By Dave Yin / Nov 12, 2019 05:53 AM / Economy

Photo: VCG

Photo: VCG

China raised its 2019 national rare earths production quotas by at least 10% last week amid heightened optimism of a phased trade deal with the U.S., though such hopes weakened over the weekend based on remarks by U.S. President Donald Trump.

The world’s largest producer of the chemical elements set its mining quota for the year at 132,000 tons and the smelting and separation quota at 127,000 tons, according to a statement (link in Chinese) Friday by the Ministry of Industry and Information Technology. The quotas were up 10% and 10.4% respectively from 2018 allotments.

The announcement followed months of speculation that China might leverage its dominance in rare earths in the trade war by restricting sales to the U.S., a major buyer. The country’s exports fell 18.2% year-on-year in May amid comments from Beijing that it would not tolerate use by countries that seek to hurt China’s interests.

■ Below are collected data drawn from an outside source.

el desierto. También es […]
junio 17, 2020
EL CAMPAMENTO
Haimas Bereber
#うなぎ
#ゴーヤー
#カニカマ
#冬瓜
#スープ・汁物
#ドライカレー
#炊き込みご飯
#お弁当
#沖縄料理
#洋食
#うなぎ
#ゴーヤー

Rare earths are 17 minerals used in products ranging from consumer electronics to military equipment. China releases national quotas semiannually, though this year’s November release came three months later than last year’s second-half announcement.

On Thursday, the Ministry of Commerce said China and the U.S. agreed to roll back tariffs on each other’s goods in phases, raising expectations of an imminent deal. The same day, China’s State Council issued new guidelines on foreign capital that would lift many restrictions on foreign financial institutions seeking to operate in the country.

However, Trump disputed that there was a breakthrough in negotiations, telling reporters Friday that he had not agreed to a rollback.

China accounted for 80% of U.S. rare earths supply in 2018, and the country controls at least 80% of the world’s processing capacity for these elements. In a bid to cut dependence on the country, U.S. and Australian officials are discussing joint development of critical mineral deposits.